TESTO CITATO:
****

Per me si tratta di vera guerra.
Non una guerra di bombe e proiettili che non ho, non voglio avere e che odio con tutto il mio essere; ma una guerra di parole, una guerra culturale, una battaglia esistenziale in difesa della mia stessa umanità e dell’umanità del genere umano tutto. Sono dunque in guerra non solo perché il mio nome, la mia eredità, la storia della mia famiglia e del mio popolo, tutto ciò che ho considerato bello e dolce durante l’infanzia, la mia umanità, il mio ebraismo… tutto questo è stato dirottato in cambio di un messaggio di brutalità, violenza e odio che non potrei mai accettare neanche fra un miliardo di trilioni di anni.
Per me, che vivo, penso, scrivo come un essere umano questa è una guerra dalle enormi, catastrofiche conseguenze: se perdo – se perdiamo – allora tutto è perduto. Allora nessun bambino, nessuna madre, nessun padre, nessun fratello, nessuna sorella sarà mai più al sicuro. Mai più. Io non tradirò tutte queste persone disertando una tale guerra di idee, anche se loro non sapranno mai neppure chi io sia. Li amo e mi prendo cura di loro lo stesso (e non ho bisogno di un dio per questo: mi basta ciò che sono). Io sono in guerra perché non potrei più convivere con me stesso in un mondo dove ciò che sta accadendo sarebbe legittimo, lecito, persino accettabile. Voi potreste? Potreste convivere con voi stessi nel comfort di una bella casa quando poche strade più in là, o anche a migliaia di chilometri di distanza, dei bambini vengono uccisi a centinaia ogni giorno? Ce la fareste, voi? Se sì, che cosa siete?

****

COMPITO ASSEGNATO 1: Trasforma in un elenco puntato più breve il paragrafo del testo citato che comincia con «Per me, che vivo, penso, scrivo», conservandone i fatti principali.
COMPITO ASSEGNATO 2: Riassumi il testo citato in tre frasi.
Per rispondere serve solo il testo citato, non l'elenco.

BLOCCO DATI:
****

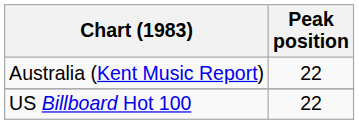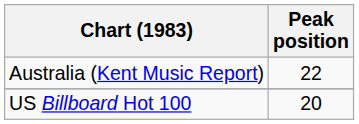US Billboard Hot 100 | Peak position: 22 -> 20
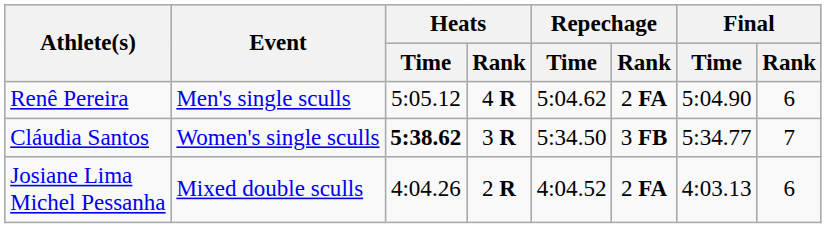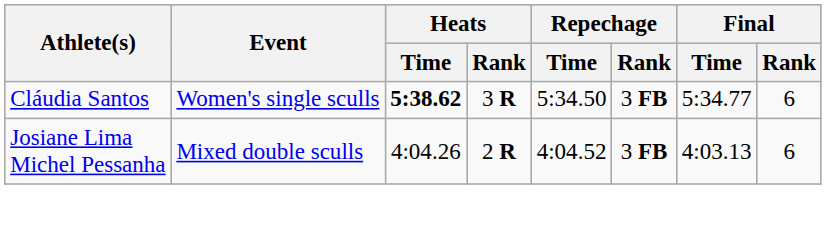- row: Renê Pereira | Men's single sculls | 5:05.12 | 4 R | 5:04.62 | 2 FA | 5:04.90 | 6
Cláudia Santos | Final / Rank: 7 -> 6
Josiane Lima Michel Pessanha | Repechage / Rank: 2 FA -> 3 FB
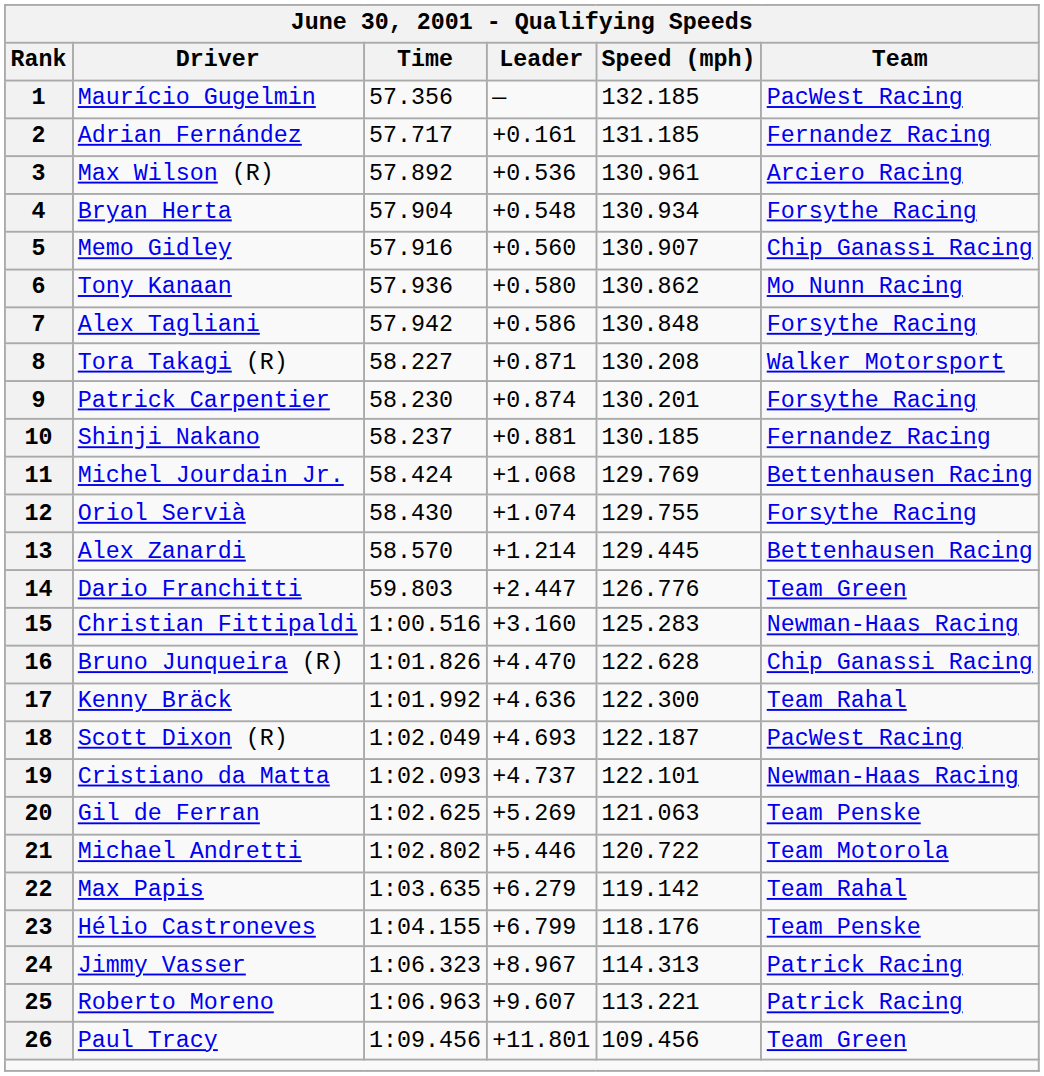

****

SOLUZIONE COMPLETA 1:
- Vivo, penso e scrivo come un essere umano, e per me questa guerra ha conseguenze enormi e catastrofiche.
- Se perdo, se perdiamo, tutto è perduto: nessun bambino, madre, padre, fratello o sorella sarà mai più al sicuro.
- Non tradirò queste persone disertando la guerra di idee, anche se non sapranno mai chi sono; le amo e me ne prendo cura comunque, senza bisogno di un dio.
- Sono in guerra perché non potrei convivere con me stesso in un mondo dove ciò che sta accadendo fosse legittimo, lecito o accettabile.
- Chiedo a voi se potreste vivere comodi in una bella casa mentre, vicino o a migliaia di chilometri, centinaia di bambini vengono uccisi ogni giorno, e che cosa siete se la risposta è sì.

SOLUZIONE COMPLETA 2: Chi scrive si dice in una vera guerra, non di bombe ma di parole, una battaglia culturale ed esistenziale in difesa della propria umanità e di quella di tutto il genere umano. Combatte perché il suo nome, la sua eredità, la storia della sua famiglia e del suo popolo e il suo ebraismo sono stati dirottati in cambio di un messaggio di brutalità, violenza e odio che non potrebbe mai accettare. Se questa guerra si perde, nessuno sarà più al sicuro, e chi scrive non potrebbe convivere con sé stesso in un mondo dove ciò che sta accadendo fosse accettabile, mentre chiede ai lettori se loro ci riuscirebbero sapendo che centinaia di bambini vengono uccisi ogni giorno.